Melhorar assistência passa por mudança na educação e nas leis

As especialistas indicam propostas que podem iniciar uma mudança do cenário de busca pela igualdade de gênero. Há medidas que podem ser tomadas para proteger vítimas de hoje e outras que podem aperfeiçoar as relações no futuro. “Uma das ações fundamentais é a educação. É preciso educar filhos e filhas para romper o ciclo de violência que, muitas vezes, ocorre dentro de casa”, opina a advogada Luciana Terra.

Maira Pinheiro sugere novos procedimentos antes de a discussão chegar aos tribunais. Para ela, os problemas começam na etapa policial. “Os depoimentos não são registrados por recursos audiovisuais.
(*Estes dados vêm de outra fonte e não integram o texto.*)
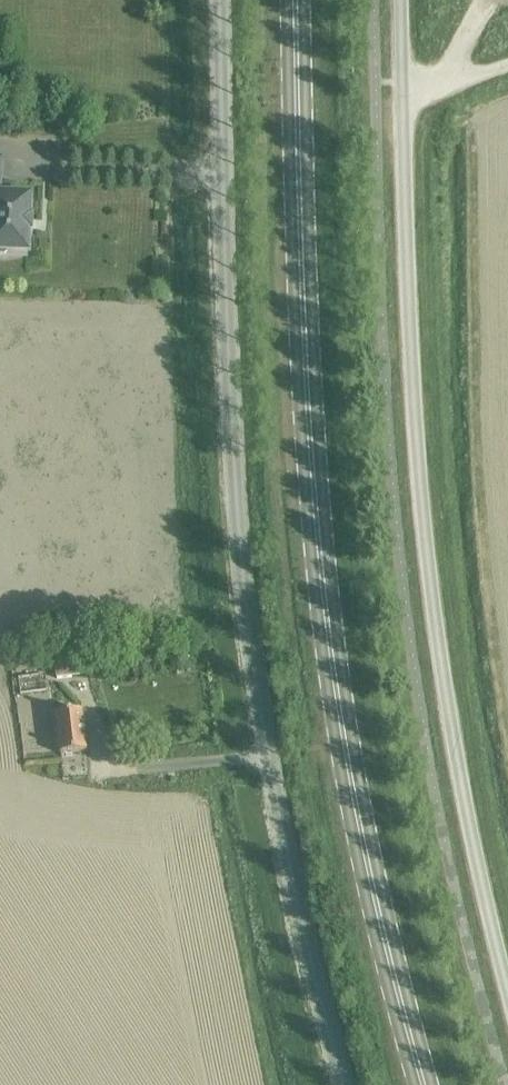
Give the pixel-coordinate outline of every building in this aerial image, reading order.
[(4,255),(7,252),(27,253),(28,232),(30,232),(30,219),(28,219),(29,198),(0,197),(0,255),(4,255)] [(92,649),(10,659),(11,673),(55,668),(56,679),(95,675),(92,649)] [(133,672),(119,673),(120,683),(134,682),(133,672)] [(41,675),(14,678),(16,695),(43,692),(41,675)] [(59,750),(84,747),(80,710),(54,713),(59,750)]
O primeiro contato com o relato da vítima é documentado de forma precária. A gente não tem como saber o que foi perguntado nem de que forma foi perguntado”, opina. “Também não dá para saber o que foi respondido. Nesta etapa, trabalhamos com uma paráfrase das palavras da testemunha formulada a partir da perspectiva do policial civil que colhe aquele depoimento”.

Após a repercussão do caso Mariana Ferrer, a seccional catarinense da Ordem dos Advogados do Brasil (OAB) sugeriu ao Conselho Nacional de Justiça (CNJ) o estabelecimento da exigência de filmar todas as audiências judiciais, de forma a preservar os direitos das partes envolvidas no processo.

A advogada Isabela Del Monde aponta a necessidade de mudanças na legislação. “É preciso provocar nosso sistema de Justiça e o nosso Legislativo a colocar as questões de gênero em posição central. Não só a questão de gênero, mas também de raça. Há interseccionalidade. Quando olhamos os índices de violência, as mulheres negras são sempre as mais afetadas.”

Os insultos contra a influenciadora digital também mobilizaram a Câmara. Um grupo de deputadas propôs a Lei Mari Ferrer, que prevê punição para o que chamam de “violência institucional” sofrida por vítimas de estupro. Ao menos dois projetos foram apresentados. Em um deles, é prevista detenção por até um ano do agente público que não zelar pela integridade física e psicológica da vítima.

Já o Ministério Público de Santa Catarina enviou ao presidente Jair Bolsonaro sugestões para mudar os Códigos de Processo Penal e Penal para elevar a proteção à dignidade da vítima de crimes sexuais e vedar perguntas e referências à experiência sexual anterior da vítima, seu modo de ser, falar, vestir ou relacionar-se.

As informações são do jornal O Estado de S. Paulo.